Diventano protagoniste le cellule immunitarie del cervello, la cosiddetta microglia. Sono loro uno spiraglio di possibilità che potrebbero rallentare, o addirittura fermare, la progressione dell’Alzheimer. Ricerche, studi e prove di laboratorio hanno aperto la strada dalla scoperta di un meccanismo chiave della malattia, che vede ad avere un ruolo le cellule immunitarie del cervello, la microglia.

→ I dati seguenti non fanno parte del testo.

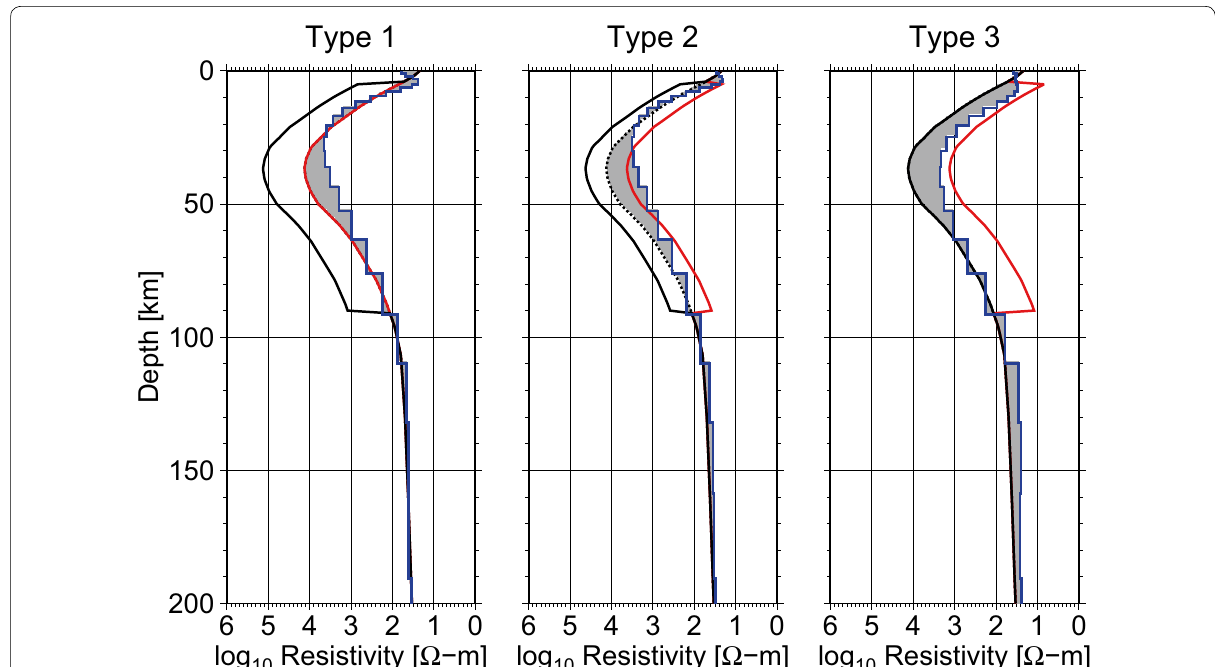
Fig. 4 2D isotropic inversion results (blue lines) of 1D anisotropic data produced from three types of synthetic true models. Discrepancy between the 2D isotropic inversion model and the true 1D isotropic model is shaded in each plot. The synthetic true models are same as Fig.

La sorveglianza immunitaria
Le cellule della microglia sono infatti, responsabili della “sorveglianza immunitaria” del sistema nervoso centrale, costituendo la prima linea di difesa contro organismi patogeni. La microglia inoltre svolge un ruolo importantissimo durante lo sviluppo, partecipando al modellamento dell’architettura cerebrale.
La neurodegenerazione
Lo studio sull’Alzheimer porta la firma dei ricercatori guidati dal Graduate Center della City University di New York che hanno scoperto nei topi il doppio ruolo di queste ‘guardiane’ del sistema nervoso centrale, che, secondo gli scienziati, in caso di stress possono produrre sostanze tossiche che, invece di combattere la malattia, danneggiano le cellule peggiorando la neurodegenerazione.
Primi test e risultati
Il risultato della ricerca è stato reso noto sulla rivista Neuron, il gruppo coordinato da Pinar Ayata ha effettuato i primi test su topi: i risultati mostrano che bloccare questo meccanismo di risposta allo stress, o impedire la produzione delle sostanze tossiche, porta ad un miglioramento dei sintomi.
Il ruolo protettivo
Le cellule della microglia costituiscono la prima e principale difesa del sistema nervoso centrale, muovendosi costantemente alla ricerca di potenziali minacce. Ma, analizzando campioni di tessuto cerebrale di persone affette da Alzheimer, prelevati post-mortem, gli autori dello studio hanno scoperto che non tutte svolgono un ruolo protettivo: alcune cellule risultano nocive, producendo in caso di stress piccole molecole tossiche costituite da grassi che danneggiano alcune cellule fondamentali del cervello. Questa tipologia ‘cattiva’ di microglia è stata rilevata in livelli doppi nelle persone malate rispetto a individui sani della stessa età.
Bloccare la molecola tossica
I ricercatori hanno poi studiato il meccanismo nei topi, provando a fermarne l’attivazione o bloccando la sintesi della molecola tossica: entrambe le strategie si sono dimostrate promettenti, proteggendo i neuroni e impedendo l’accumulo della proteina tau nel cervello, la firma dell’Alzheimer.
Stress ed effetti nocivi
“Questi risultati rivelano un legame cruciale tra stress cellulare ed effetti tossici della microglia in modelli della malattia di Alzheimer”, dice Anna Flury, prima firmataria dello studio insieme a Leen Aljayousi. “Colpire questo meccanismo”, evidenzia Flury, “potrebbe portare a nuovi trattamenti farmacologici”.
Speranza per malati e famiglie
La ricerca rappresenta un importante passo avanti nella comprensione dell’Alzheimer ed evidenzia l’importanza della microglia nel mantenimento della buona salute del cervello. “I trattamenti potrebbero rallentare in maniera significativa, o persino fermare, la progressione della patologia”, fa presente infine Aljayousi, “dando speranza a milioni di pazienti e alle loro famiglie”.